PyDV: Python Data Visualizer
Other
13 stars 6 forks source link

Reading From .ultra Too Slow #267

Closed fillmore1 closed 2 years ago

fillmore1 commented 2 years ago

The function pydvpy.read() is very slow. It takes over a second to parse a 200,000 line file.

I believe there is room for improvement. Profiling shows that a significant amount of time is used in len, str.strip, str.split, str.lower, and list.append.

There is also a potential resource leak if an exception is raised during parsing. The file f will not be closed. This can be fixed by using a context manager. (with open(fname, 'r') as f:)

fillmore1 commented 2 years ago

I messed up and based my branch on the updated code from #258. We can wait for that branch to merge or someone else can apply my changes. Sorry about that.

rusu24edward commented 2 years ago

Hi @fillmore1, I kept your module changes in a different branch since they are in line with a larger effort in PyDV to refactor the modules.

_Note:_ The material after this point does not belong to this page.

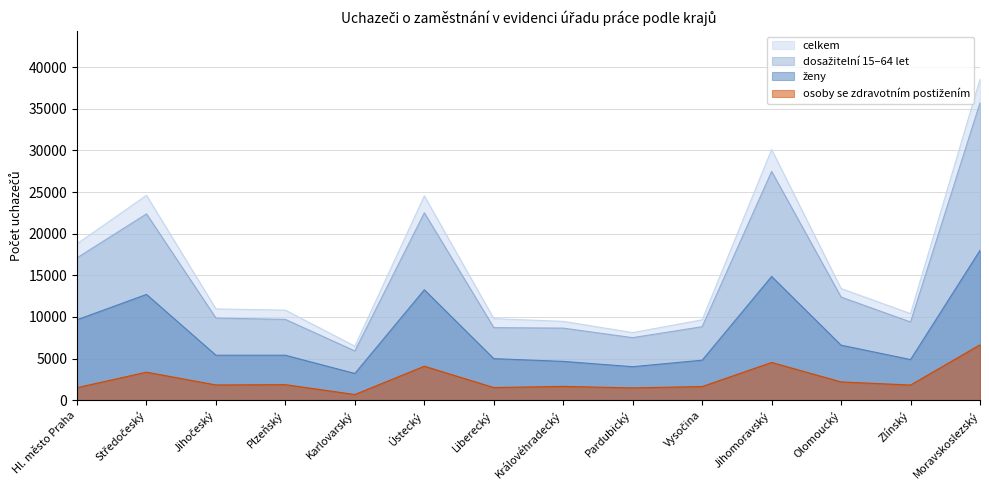

What is the label of the 11th point from the right?

Plzeňský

If you want to include only the changes you made to improve the reader, you can create a new branch off master and cherry-pick your commits, like so

git checkout -b new-branch-off-master
git cherry-pick 48519e5dd5ffc04f0018feb9250647dd3e55cda5
git cherry-pick 6747cfcb22fbf9c332a4cb03a9fe8d4edf9a4014
git cherry-pick cc9b898faeafeb22e7a0b522c2b3e39a4939ec31
git cherry-pick dd30cb558a5c618fb664afc83078022b94b027de
git cherry-pick 0862054bc62bd7a52d5118a7385a2d43e0ba2ec8
git cherry-pick 952a45095a43673779a48a95a08c94ffcc5372ed

Then submit a PR for that, and it should have only the changes related to the reader.